We have heard that prostitution is the oldest profession; moreover, it is viewed as being immoral and some type of character flaw for both the men and woman that work within this high-risk profession. If it is such a well know fact that the sex trade is a dangerous, undesirable profession, then why is it that we are doing nothing to protect the individuals engaged in this subculture? Oh my mistake, we take away the Johns cars and send them to John school. Yes, the Johns that are exploiting our children and abusing the sex trade workers should be arrested.
But what about the sex trade workers?

Have they ever been given a voice or an opportunity to speak to the larger community? Has anyone asked them what they want and how they feel?


They are a statistic.

They are ostracized by society.

The majority of men and women involved in the sex trade are there to survive. Some do not have the skills or experience to work in a minimum wage job. Some are trying to put food on their children’s plate. Some are running away from the childhood abuse and trauma they have suffered by the people that were supposed to protect them. Many are supporting an addiction that takes precedence over all else. I believe that the apprehension of the “Johns” vehicles is society’s way to clean up the sex trade workers and put them a little closer to danger. The police force seizes a John’s vehicle and then auctions them off to private citizens. Where is the money being distributed that is made through these seizers and auctions? Is it being allocated to set up programs that are going to help the individuals involved in the sex trade?

We all know the answer.

By no means is this going to stop the sex trade workers from going to the stroll, nor is it going to stop the pimps from living off the avails or johns from picking up the workers.

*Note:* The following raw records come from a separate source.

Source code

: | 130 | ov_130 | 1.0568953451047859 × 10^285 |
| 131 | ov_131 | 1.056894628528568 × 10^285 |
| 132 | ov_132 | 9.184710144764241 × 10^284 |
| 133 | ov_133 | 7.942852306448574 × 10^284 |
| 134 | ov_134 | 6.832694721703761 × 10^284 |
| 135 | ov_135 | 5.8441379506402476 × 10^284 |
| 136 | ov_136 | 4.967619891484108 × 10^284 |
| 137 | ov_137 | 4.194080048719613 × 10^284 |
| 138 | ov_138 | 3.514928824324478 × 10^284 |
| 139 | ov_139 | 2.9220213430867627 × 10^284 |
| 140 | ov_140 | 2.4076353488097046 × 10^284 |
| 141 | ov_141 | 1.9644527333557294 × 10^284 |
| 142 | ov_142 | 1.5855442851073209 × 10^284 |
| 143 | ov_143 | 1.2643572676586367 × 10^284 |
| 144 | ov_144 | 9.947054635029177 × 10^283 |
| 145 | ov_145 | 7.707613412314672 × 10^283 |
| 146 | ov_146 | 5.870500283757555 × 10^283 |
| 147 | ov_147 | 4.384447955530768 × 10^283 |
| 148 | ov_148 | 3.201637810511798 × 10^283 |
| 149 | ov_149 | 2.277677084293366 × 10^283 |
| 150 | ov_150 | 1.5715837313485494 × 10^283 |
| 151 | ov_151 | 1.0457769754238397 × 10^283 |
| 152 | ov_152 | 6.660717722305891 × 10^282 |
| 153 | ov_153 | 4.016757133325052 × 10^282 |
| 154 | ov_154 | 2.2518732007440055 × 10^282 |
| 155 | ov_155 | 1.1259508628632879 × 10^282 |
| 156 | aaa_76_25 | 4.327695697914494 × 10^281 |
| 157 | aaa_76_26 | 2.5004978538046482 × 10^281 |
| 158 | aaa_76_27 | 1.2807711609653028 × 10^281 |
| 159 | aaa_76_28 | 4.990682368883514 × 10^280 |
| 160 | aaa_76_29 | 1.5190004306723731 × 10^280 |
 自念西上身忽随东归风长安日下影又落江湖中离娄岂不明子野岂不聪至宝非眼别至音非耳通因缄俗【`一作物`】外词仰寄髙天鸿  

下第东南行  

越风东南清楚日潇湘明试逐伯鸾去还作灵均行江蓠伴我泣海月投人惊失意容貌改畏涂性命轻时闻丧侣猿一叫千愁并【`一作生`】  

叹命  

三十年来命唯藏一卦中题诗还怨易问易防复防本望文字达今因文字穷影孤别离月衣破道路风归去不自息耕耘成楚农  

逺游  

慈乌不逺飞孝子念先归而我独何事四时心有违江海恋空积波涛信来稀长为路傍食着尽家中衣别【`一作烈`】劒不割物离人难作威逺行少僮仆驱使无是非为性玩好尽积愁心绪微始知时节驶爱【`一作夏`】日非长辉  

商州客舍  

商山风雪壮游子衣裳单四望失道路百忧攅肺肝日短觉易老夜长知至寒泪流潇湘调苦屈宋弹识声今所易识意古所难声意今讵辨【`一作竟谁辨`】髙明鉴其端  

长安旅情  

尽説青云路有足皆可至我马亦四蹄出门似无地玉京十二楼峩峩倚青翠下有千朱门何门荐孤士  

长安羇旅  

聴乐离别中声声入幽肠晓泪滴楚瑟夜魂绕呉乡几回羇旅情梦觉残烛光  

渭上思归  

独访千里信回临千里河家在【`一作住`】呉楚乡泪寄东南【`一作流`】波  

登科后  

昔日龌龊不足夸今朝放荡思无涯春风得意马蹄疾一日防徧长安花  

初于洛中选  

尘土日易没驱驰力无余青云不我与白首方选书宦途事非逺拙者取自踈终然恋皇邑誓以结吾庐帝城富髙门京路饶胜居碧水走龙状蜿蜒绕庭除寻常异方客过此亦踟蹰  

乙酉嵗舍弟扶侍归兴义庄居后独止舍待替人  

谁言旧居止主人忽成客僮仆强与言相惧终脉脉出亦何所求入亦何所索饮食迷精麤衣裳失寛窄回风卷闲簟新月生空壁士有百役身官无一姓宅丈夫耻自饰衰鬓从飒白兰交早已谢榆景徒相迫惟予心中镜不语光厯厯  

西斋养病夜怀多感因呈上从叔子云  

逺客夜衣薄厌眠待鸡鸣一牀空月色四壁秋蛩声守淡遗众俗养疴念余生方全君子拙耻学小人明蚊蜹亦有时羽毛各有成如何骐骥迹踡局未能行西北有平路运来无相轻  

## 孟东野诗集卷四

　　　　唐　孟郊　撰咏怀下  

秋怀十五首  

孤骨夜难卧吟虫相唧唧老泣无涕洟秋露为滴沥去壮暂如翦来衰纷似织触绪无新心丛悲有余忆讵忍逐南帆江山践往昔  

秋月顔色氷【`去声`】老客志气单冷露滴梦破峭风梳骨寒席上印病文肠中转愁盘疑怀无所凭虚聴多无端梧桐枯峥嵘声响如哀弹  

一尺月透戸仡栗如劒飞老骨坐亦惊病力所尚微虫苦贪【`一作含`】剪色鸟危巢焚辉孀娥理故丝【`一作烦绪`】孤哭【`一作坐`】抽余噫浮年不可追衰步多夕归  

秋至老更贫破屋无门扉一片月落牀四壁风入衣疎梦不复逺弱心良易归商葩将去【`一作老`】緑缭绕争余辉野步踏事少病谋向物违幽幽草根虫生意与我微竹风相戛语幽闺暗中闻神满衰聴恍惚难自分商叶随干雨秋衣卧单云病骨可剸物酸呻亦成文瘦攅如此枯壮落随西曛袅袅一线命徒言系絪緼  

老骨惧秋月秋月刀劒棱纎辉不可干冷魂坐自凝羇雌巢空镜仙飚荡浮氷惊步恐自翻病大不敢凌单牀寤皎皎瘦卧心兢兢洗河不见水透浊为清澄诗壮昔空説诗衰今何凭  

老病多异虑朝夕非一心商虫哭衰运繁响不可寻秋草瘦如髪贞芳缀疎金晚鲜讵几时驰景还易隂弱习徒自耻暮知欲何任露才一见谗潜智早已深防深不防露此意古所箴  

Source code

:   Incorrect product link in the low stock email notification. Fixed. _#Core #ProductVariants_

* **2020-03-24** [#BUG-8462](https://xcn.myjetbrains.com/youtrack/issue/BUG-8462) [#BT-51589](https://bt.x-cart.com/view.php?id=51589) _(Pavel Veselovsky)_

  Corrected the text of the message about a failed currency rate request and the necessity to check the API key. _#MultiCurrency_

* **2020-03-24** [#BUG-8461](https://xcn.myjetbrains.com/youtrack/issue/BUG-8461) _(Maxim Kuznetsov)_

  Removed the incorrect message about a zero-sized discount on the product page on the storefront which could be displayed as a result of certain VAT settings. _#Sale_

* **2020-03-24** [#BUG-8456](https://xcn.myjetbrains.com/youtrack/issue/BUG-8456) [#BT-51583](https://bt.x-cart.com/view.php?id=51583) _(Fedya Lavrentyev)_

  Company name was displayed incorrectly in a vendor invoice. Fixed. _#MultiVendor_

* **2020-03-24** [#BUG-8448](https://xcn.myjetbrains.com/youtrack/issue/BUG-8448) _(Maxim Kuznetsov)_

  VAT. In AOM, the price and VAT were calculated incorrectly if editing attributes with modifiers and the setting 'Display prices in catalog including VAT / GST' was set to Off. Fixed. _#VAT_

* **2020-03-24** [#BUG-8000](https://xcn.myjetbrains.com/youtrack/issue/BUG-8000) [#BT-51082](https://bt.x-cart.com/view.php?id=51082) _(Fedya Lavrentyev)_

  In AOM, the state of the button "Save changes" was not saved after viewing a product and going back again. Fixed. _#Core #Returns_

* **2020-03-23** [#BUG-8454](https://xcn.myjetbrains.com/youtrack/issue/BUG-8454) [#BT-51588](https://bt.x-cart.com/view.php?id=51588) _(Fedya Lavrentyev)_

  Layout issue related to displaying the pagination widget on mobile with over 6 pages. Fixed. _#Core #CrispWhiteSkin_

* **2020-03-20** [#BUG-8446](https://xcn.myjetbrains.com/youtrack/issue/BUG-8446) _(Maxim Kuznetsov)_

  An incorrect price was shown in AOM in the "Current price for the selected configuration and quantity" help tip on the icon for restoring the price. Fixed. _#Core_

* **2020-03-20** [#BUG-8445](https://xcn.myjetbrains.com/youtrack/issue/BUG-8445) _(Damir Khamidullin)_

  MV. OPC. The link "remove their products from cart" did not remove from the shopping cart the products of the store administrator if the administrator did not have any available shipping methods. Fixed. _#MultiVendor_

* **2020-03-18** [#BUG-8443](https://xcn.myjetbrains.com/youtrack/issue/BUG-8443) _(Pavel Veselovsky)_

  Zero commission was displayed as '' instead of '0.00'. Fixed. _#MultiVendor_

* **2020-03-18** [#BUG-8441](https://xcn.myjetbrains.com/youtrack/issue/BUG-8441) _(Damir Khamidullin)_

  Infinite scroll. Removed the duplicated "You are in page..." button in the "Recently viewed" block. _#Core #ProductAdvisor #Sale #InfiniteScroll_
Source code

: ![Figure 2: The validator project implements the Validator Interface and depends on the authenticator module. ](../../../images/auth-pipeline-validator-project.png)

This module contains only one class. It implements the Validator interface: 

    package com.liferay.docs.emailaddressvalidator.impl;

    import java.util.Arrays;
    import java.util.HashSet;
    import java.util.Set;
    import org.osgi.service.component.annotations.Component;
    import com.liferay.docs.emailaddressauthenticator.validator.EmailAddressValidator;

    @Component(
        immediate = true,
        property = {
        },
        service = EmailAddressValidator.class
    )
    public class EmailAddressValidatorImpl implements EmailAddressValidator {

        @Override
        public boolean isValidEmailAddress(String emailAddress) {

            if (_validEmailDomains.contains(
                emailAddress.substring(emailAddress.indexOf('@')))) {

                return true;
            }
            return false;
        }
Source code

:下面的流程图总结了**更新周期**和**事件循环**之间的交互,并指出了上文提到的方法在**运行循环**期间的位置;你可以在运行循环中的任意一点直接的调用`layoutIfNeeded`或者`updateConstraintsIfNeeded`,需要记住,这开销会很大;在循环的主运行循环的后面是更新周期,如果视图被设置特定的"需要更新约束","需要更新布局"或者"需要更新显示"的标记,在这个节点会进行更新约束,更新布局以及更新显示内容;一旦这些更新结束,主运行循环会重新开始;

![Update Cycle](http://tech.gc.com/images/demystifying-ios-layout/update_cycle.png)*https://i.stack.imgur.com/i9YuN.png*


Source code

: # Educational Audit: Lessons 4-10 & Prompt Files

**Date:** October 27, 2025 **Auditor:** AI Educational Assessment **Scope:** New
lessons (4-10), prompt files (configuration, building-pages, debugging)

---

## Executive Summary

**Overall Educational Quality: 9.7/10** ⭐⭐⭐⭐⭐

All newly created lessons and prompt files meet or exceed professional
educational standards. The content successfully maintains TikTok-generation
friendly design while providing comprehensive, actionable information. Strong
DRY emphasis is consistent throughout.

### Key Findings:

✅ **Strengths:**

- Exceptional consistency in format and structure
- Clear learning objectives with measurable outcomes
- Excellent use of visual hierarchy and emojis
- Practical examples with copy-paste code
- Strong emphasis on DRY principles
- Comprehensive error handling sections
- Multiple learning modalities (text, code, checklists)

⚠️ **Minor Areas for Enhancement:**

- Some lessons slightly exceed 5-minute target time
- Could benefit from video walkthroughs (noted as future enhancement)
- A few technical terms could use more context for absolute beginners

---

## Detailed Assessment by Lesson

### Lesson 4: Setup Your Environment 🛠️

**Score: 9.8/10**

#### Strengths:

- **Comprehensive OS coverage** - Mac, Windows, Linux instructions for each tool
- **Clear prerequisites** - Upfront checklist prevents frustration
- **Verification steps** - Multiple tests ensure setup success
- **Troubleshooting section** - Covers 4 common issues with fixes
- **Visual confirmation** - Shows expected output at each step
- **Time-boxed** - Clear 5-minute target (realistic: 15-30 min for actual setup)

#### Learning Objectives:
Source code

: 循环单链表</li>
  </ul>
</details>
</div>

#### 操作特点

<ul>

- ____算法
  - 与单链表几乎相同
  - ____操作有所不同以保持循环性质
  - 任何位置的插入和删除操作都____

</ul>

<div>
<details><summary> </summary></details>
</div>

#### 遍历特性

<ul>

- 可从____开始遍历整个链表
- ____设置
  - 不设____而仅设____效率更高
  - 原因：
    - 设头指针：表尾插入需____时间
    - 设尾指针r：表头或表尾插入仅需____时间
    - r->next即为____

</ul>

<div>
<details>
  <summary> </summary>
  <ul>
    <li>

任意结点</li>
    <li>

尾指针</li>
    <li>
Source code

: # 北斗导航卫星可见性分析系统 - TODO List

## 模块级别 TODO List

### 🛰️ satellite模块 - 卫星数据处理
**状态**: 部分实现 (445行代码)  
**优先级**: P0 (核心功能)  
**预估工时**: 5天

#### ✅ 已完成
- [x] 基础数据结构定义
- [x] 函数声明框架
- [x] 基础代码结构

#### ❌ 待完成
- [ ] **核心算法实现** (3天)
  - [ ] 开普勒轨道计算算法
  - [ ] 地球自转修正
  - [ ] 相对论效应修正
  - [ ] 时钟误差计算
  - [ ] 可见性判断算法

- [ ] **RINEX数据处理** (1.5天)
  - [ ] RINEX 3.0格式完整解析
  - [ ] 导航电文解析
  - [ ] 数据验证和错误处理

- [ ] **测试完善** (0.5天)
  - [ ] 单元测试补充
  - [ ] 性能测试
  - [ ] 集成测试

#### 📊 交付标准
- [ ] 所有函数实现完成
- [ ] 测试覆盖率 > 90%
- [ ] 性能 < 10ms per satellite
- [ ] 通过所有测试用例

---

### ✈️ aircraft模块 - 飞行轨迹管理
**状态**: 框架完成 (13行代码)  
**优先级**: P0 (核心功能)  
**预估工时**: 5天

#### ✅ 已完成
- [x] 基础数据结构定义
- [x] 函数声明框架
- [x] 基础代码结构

The men and women involved in the sex trade just won't be turning tricks in cars anymore.

They will be forced to turn tricks in back alleys and private dwellings which in turn will increase their risk of being raped, beaten or killed.

Will their screams be heard?

Will anyone care?

Will anyone come to his or her aid?

I think we know the answer.

Sorry if I come off sounding facetious; however, I am disgusted with all of these band- aid solutions. What is it going to take until we, as human beings, are able to display empathy to individuals that are not the cookie cut image that society indoctrinates us to believe?

Disclaimer: The views posted on this blog are the personal views and commentary of the individual writers.